Unzweifelhaft auf die eigene Zeit, ja die eigenen Lebensumstände bezogen
war ein großer Teil der seit der Jahrhundertwende entstandenen Gedichte,
die G. in dem Zyklus Der siebente Ring (Bln. 1907) sammelte. Endgültig
vollzog er damit den Richtungswandel seines Lebens u. Werks: Weniger eine
neue Kunst als vielmehr ein neues Leben war nun das Ziel. Dem entsprach
die Erhebung des schönen, Verse schreibenden Schwabinger Schülers
Maximilian Kronberger, mit dem G. sich 1902 angefreundet hatte, zum
Idol des Kreises. Gedichteschreiben war künftig ein Exerzitium unter
anderen in der Kunst des Lebens.
Die Wirkung des George-Kreises auf die Geisteswissenschaften wurde in den
folgenden Jahrzehnten durch die Teilhabe weiterer bedeutender u.

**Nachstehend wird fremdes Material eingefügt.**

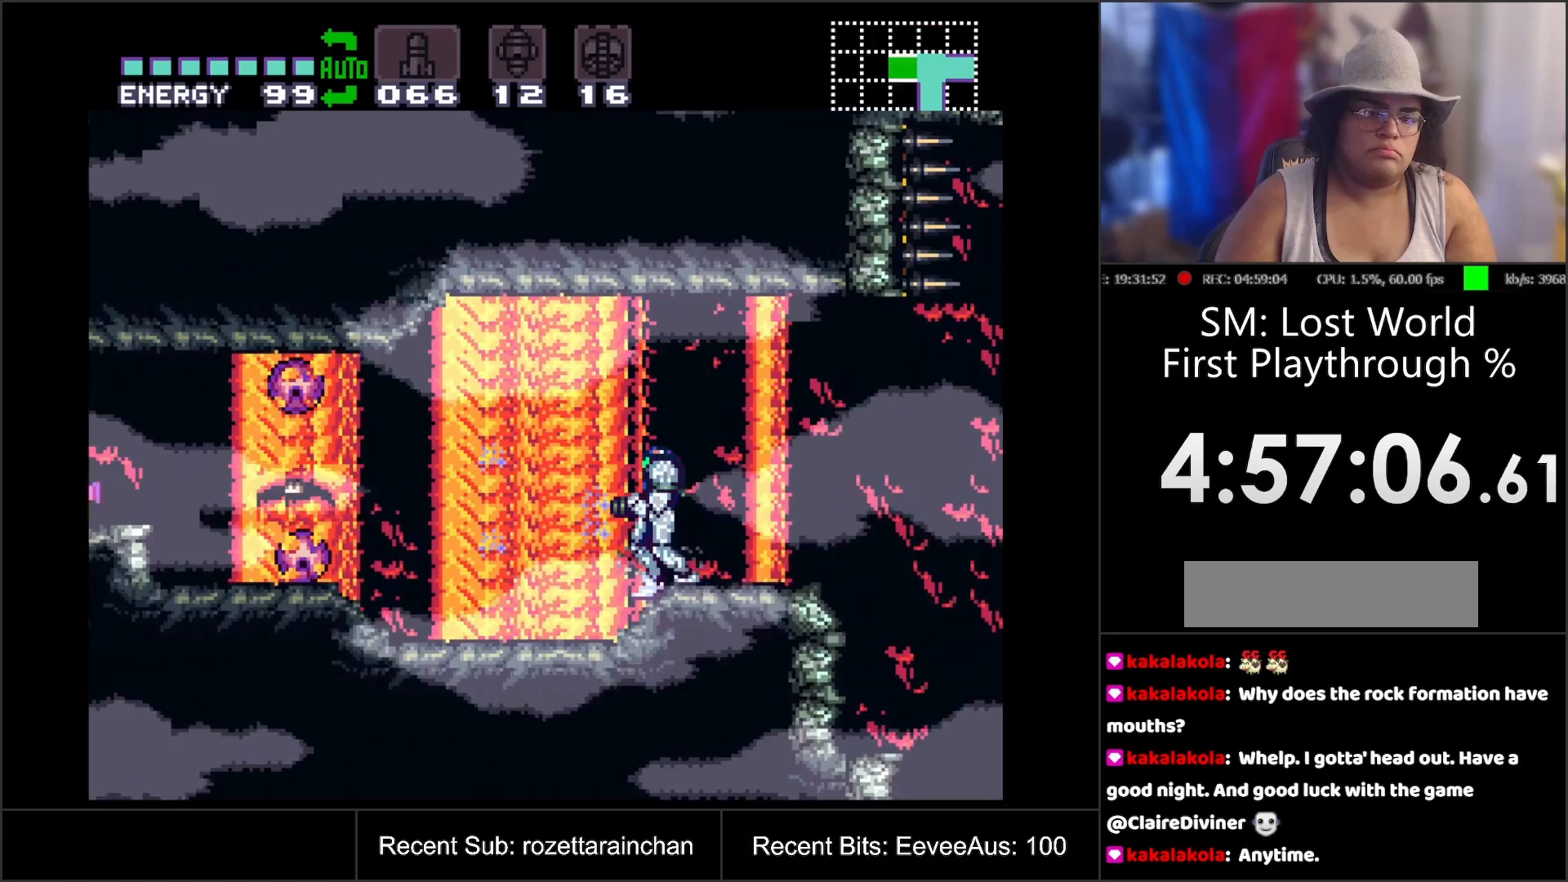
{"buttons": ["Y"], "events": [[267, "B", "down"], [383, "Y", "down"], [483, "B", "up"]]}
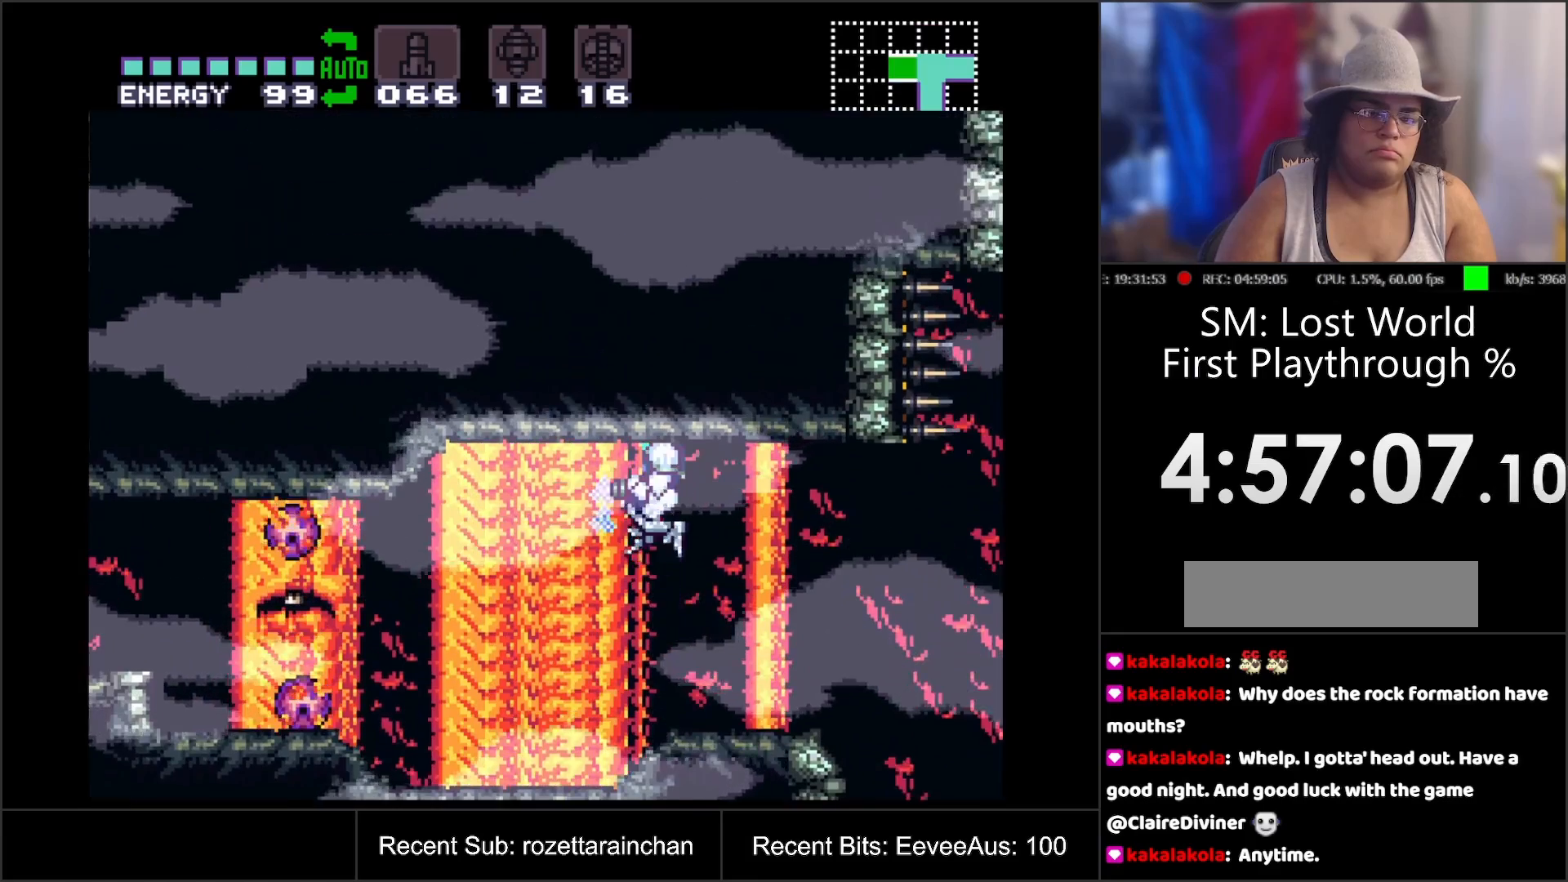
{"buttons": [], "events": [[17, "DPAD_LEFT", "down"], [33, "Y", "up"], [283, "Y", "down"], [383, "Y", "up"], [467, "DPAD_LEFT", "up"]]}
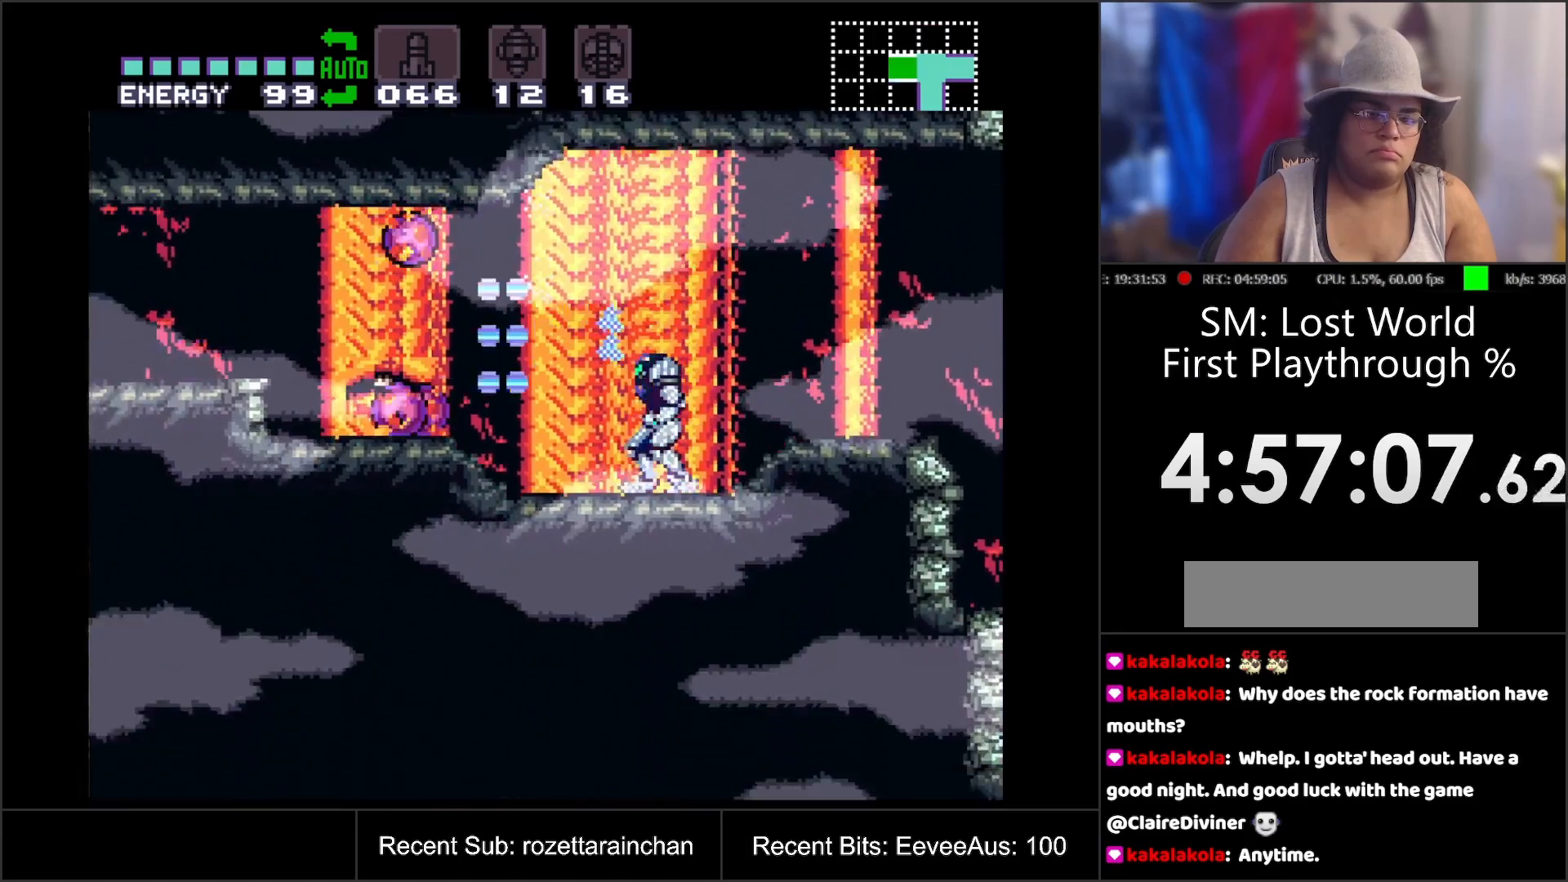
{"buttons": ["Y", "DPAD_LEFT"], "events": [[33, "Y", "down"], [100, "Y", "up"], [183, "B", "down"], [250, "Y", "down"], [350, "B", "up"], [367, "Y", "up"], [383, "DPAD_LEFT", "down"], [467, "Y", "down"]]}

einflußreicher Gelehrter verstärkt, darunter Friedrich Gundolf, Ernst
Bertram, Erich Kahler, Ernst Kantorowicz, Max Kommerell, Norbert von
Hellingrath u. Edgar Salin, als deren pädagog. »Meister« G. auftrat u. als
deren Mentor er starken Einfluß auf die historisch-literar.
Traditionsbildung zugunsten der großen »Stifter« u. »Künder« nahm: Dante,
Shakespeare, Goethe, Jean Paul u. Hölderlin; Kaiser Friedrich II. u.
Napoleon; Platon u. Nietzsche. Ihre Werke wurden hier durch Übertragungen,
Editionen, Monographien u. akadem. Lehrtätigkeit gefördert u. gefeiert.
Der 1913 fertiggestellte Gedichtzyklus Stern des Bundes (Bln. 1914) gibt
dieser nationalpädagog. Absicht auch lyr. Ausdruck.
Den Ersten Weltkrieg nahm G. als schicksalhaftes Zeichen kultureller
Verderbtheit durch amerikan. Massenkultur, Verstädterung u. Materialismus.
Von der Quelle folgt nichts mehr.